Excerto para leitura:
A profissional da área de recursos humanos explica que estes são momentos para identificar outras formas de se estar com as equipas. “Trabalho em formação, isso significa que todo o apoio tem que ser à distância. Temos grupos de WhatsApp para apoiar projetos em curso e, por vezes, há necessidade de dar formação por telefone.”
Sem dúvida que a criatividade é a característica que mais se desenvolveu, põe-se em prática aquilo que um dia consideramos não ser ajustado. Estamos a encontrar novos caminhos.”
Paula Lampreia: “Auto-conhecimento e auto regulação”
Paula Lampreia é manager da área de learning, culture & development dentro da Randstad acredita que a equipa conseguiu manter a plena produtividade mesmo à distância. “Hoje invertem-se as ferramentas, a formação presencial é substituída por webinars, por formação online, por maior aposta na gamificação, práticas que já tínhamos mas que agora se revelam mais ajustadas. Preparar conteúdos que sejam mais alinhados com a realidade que hoje vivemos foi algo que a equipa de learning & development conseguiu ajustar , mesmo que as nossas reuniões sejam à distância estamos próximas e é isso que queremos passar também a todos os colegas”, partilha.
A partir de casa, a profissional defende que o principal desafio que se coloca é de auto-conhecimento e de auto-regulação. “Todos teremos que nos reinventar, na forma como trabalhamos, como agimos, como conseguimos manter o equilíbrio, hoje que estamos em casa, entre a vida pessoal e profissional.”
O que pode cada um de nós fazer para encontrar oportunidades. Para este auto-conhecimento podem e devem ser apresentadas soluções pela empresa, que apoiem os colaboradores neste exercício.
Para Vânia Guilherme, há muito menos volume de processos de recrutamento, e muitos deles acabaram por ficar suspensos, porém, a profissional reforça que graças à tecnologia a atividade continua a poder ser realizada de forma virtual. “Mantemos as entrevistas com os candidatos e as reuniões com os clientes de forma constante, ainda que se possa desvirtualizar o verdadeiro conceito de análise de pessoas que se vê num processo de recrutamento mais tradicional. No entanto, o digital é o caminho e provavelmente, se não houvesse este fenómeno do Covid-19, a médio prazo as empresas teriam que se reinventar para aceder a este tendência de mercado.

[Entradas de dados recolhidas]
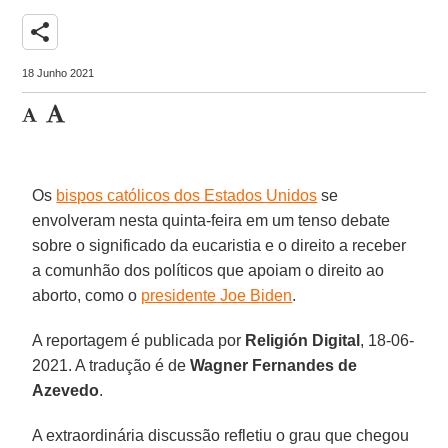
share
18 Junho 2021
Os
bispos católicos dos Estados Unidos
se
envolveram nesta quinta-feira em um tenso debate
sobre o significado da eucaristia e o direito a receber
a comunhão dos políticos que apoiam o direito ao
aborto, como o
presidente Joe Biden
.
A reportagem é publicada por
Religión Digital
, 18-06-
2021. A tradução é de
Wagner Fernandes de
Azevedo
.
A extraordinária discussão refletiu o grau que chegou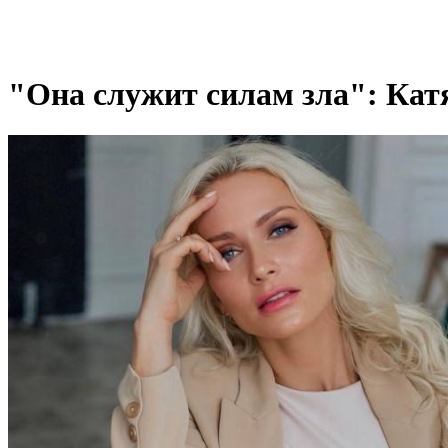
"Она служит силам зла": Кат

Partes do exercício:
1) Como se resume, em tópicos, o parágrafo do texto sobre o trabalho à distância que começa por «Paula Lampreia é manager», mantendo os factos principais?
2) Prossiga o texto sobre o trabalho à distância a partir da sua última frase.

Resultados esperados:
1)
- Paula Lampreia é manager da área de learning, culture & development na Randstad e acredita que a equipa manteve a plena produtividade à distância.
- A formação presencial foi substituída por webinars, formação online e maior aposta na gamificação. Estas práticas já existiam, mas agora revelam-se mais ajustadas.
- A equipa de learning & development conseguiu preparar conteúdos mais alinhados com a realidade atual.
- Mesmo com reuniões à distância, a equipa mantém-se próxima e quer transmitir essa proximidade a todos os colegas.

2)
Mantemos as mesmas ferramentas para concretizar os nossos processos de selecção, quer seja pesquisa na nossa base de dados ou networking.
Filomena Chainho: Gerir as tarefas e controlar o stress torna-se essencial
Filomena Chainho, psicologa clínica, explica que o facto de uma pessoa estar confinada a casa, e atendendo à circunstância que estamos a viver em termos de insegurança a nível da saúde, e também o afastamento da família e dos amigos podem acabar por reforçar algumas situações menos positivas que as pessoas habitualmente vivam no seu dia a dia, como aumento da ansiedade devido ao isolamento ou relacionamento familiar menos positivo. “Tudo isto afeta o bem-estar emocional dos colaboradores. Atendendo a esta insegurança de saúde aumenta também a ansiedade devido ao facto de as pessoas não saberem o que vai acontecer no futuro, como é que esta situação se vai desenvolver e também que repercussões é que esta situação vai ter em termos económicos.”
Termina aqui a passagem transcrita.